**What to produce**
Rewrite everything from the start of the lines down to the line containing "23: (775, 1435)", replacing "top-left" with "upper-left" and keeping all else unchanged.

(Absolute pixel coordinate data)
◆ ◆ ◆ ◆ ◆ ◆ ◆
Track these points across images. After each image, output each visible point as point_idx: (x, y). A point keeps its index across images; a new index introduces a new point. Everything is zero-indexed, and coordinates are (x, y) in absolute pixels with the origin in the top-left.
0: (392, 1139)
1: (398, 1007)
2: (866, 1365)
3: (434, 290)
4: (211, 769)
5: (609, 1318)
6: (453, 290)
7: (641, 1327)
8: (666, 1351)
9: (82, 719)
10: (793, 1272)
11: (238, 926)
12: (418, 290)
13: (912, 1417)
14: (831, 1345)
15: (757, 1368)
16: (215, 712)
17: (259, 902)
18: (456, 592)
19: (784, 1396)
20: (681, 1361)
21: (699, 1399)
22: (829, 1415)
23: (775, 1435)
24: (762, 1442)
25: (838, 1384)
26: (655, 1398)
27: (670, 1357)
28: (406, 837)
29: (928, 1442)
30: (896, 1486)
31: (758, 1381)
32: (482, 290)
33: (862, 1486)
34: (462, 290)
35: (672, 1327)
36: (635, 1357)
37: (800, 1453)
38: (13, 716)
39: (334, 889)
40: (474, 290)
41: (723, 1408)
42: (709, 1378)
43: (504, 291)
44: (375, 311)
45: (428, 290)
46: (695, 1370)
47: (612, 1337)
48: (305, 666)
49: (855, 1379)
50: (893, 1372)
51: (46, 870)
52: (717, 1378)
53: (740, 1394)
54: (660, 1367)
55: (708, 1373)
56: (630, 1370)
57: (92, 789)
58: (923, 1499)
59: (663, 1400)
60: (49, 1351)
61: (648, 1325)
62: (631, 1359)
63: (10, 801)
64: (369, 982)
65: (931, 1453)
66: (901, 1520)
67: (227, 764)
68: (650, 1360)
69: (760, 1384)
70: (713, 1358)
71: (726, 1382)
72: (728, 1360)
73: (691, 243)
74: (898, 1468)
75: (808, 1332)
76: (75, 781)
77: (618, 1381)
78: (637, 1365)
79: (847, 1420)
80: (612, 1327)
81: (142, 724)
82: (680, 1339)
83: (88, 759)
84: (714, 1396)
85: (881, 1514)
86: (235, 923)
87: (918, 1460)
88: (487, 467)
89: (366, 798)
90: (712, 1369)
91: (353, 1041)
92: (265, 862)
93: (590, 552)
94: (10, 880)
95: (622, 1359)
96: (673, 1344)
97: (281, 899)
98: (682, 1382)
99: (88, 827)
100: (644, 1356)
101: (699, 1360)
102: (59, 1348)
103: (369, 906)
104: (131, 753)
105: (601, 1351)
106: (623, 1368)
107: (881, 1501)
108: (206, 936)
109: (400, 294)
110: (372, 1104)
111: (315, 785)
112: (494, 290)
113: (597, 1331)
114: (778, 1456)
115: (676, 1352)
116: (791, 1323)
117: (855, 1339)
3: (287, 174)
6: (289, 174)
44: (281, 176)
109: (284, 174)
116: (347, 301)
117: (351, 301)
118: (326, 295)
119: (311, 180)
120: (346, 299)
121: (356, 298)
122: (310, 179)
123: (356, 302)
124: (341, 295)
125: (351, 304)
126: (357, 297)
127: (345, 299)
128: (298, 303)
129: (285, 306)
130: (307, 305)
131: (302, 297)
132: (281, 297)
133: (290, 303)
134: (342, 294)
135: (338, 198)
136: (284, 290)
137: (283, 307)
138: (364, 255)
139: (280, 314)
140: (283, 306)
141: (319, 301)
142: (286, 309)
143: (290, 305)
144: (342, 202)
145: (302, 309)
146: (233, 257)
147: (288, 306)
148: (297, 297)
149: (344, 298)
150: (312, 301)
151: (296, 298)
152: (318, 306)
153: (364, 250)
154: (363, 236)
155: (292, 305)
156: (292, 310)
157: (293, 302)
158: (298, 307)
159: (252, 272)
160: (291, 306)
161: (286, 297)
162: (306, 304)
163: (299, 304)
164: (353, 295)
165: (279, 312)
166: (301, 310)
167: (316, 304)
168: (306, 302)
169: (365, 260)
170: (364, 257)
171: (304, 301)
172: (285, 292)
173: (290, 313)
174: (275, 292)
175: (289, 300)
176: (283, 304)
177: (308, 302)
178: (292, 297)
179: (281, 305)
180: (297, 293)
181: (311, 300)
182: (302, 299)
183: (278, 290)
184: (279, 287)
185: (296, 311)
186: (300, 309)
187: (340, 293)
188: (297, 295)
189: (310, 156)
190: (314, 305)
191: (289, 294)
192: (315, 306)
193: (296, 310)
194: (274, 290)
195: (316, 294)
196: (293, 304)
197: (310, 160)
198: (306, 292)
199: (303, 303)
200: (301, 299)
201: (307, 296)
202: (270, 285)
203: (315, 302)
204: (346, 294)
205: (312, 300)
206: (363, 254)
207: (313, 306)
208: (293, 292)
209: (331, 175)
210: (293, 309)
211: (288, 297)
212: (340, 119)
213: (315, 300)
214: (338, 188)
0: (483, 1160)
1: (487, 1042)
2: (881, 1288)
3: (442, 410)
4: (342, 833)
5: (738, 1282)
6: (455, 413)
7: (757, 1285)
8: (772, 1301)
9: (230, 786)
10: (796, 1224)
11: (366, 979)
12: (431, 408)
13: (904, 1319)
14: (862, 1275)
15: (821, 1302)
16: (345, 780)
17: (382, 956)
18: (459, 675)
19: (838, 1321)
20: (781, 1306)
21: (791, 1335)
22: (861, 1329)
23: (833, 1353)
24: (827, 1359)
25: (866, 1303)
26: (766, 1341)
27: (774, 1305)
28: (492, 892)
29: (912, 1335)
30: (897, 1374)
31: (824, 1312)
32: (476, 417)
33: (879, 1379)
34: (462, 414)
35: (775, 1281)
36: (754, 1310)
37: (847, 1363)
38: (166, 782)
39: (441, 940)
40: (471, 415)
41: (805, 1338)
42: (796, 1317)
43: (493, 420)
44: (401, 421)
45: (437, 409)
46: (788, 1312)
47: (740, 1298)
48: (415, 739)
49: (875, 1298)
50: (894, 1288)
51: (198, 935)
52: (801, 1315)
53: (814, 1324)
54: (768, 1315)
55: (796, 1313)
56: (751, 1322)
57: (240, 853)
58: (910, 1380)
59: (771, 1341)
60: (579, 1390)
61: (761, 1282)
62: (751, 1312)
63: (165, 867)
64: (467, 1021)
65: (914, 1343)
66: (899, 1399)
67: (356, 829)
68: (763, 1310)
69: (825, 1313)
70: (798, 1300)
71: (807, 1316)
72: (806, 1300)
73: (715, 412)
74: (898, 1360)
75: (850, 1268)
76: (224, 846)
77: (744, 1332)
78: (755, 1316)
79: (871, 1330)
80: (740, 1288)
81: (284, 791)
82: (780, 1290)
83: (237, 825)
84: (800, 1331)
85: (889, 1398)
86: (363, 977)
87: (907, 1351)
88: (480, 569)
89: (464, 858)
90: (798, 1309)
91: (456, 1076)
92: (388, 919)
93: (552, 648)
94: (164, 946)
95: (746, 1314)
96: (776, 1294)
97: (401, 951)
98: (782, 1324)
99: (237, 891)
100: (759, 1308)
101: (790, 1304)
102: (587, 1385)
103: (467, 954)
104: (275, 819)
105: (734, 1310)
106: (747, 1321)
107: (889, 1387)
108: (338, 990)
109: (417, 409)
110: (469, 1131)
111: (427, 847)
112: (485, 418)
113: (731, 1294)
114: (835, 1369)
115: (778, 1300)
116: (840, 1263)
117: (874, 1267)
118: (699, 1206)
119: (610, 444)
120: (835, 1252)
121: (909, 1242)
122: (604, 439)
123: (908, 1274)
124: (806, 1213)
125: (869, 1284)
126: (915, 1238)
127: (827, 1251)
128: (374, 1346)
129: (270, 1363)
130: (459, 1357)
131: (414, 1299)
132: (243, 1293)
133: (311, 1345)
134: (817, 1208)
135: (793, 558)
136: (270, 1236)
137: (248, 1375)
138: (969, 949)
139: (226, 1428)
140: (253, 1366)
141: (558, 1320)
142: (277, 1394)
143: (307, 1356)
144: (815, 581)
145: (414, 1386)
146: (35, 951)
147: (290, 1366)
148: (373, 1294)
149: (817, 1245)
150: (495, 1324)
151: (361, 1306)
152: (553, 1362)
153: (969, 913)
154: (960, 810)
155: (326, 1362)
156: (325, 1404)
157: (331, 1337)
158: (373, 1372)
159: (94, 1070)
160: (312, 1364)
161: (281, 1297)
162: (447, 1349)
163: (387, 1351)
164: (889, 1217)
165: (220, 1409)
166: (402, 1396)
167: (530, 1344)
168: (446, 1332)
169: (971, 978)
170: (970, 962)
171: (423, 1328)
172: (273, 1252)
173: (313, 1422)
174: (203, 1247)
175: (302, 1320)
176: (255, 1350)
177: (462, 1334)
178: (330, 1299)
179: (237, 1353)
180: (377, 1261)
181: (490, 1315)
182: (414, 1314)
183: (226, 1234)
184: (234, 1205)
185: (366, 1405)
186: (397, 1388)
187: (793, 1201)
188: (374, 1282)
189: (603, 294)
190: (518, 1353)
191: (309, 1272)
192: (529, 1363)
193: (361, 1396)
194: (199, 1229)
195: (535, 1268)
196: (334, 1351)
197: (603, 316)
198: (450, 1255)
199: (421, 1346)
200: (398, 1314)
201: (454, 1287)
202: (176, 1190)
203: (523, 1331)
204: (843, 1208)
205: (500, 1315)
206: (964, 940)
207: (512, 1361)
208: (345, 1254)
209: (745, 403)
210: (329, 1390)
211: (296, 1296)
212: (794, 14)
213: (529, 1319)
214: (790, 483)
◆ ◆ ◆ ◆ ◆ ◆ ◆
**Task response**
Track these points across images. After each image, output each visible point as point_idx: (x, y). A point keeps its index across images; a new index introduces a new point. Everything is zero-indexed, and coordinates are (x, y) in absolute pixels with the origin in the upper-left.
0: (392, 1139)
1: (398, 1007)
2: (866, 1365)
3: (434, 290)
4: (211, 769)
5: (609, 1318)
6: (453, 290)
7: (641, 1327)
8: (666, 1351)
9: (82, 719)
10: (793, 1272)
11: (238, 926)
12: (418, 290)
13: (912, 1417)
14: (831, 1345)
15: (757, 1368)
16: (215, 712)
17: (259, 902)
18: (456, 592)
19: (784, 1396)
20: (681, 1361)
21: (699, 1399)
22: (829, 1415)
23: (775, 1435)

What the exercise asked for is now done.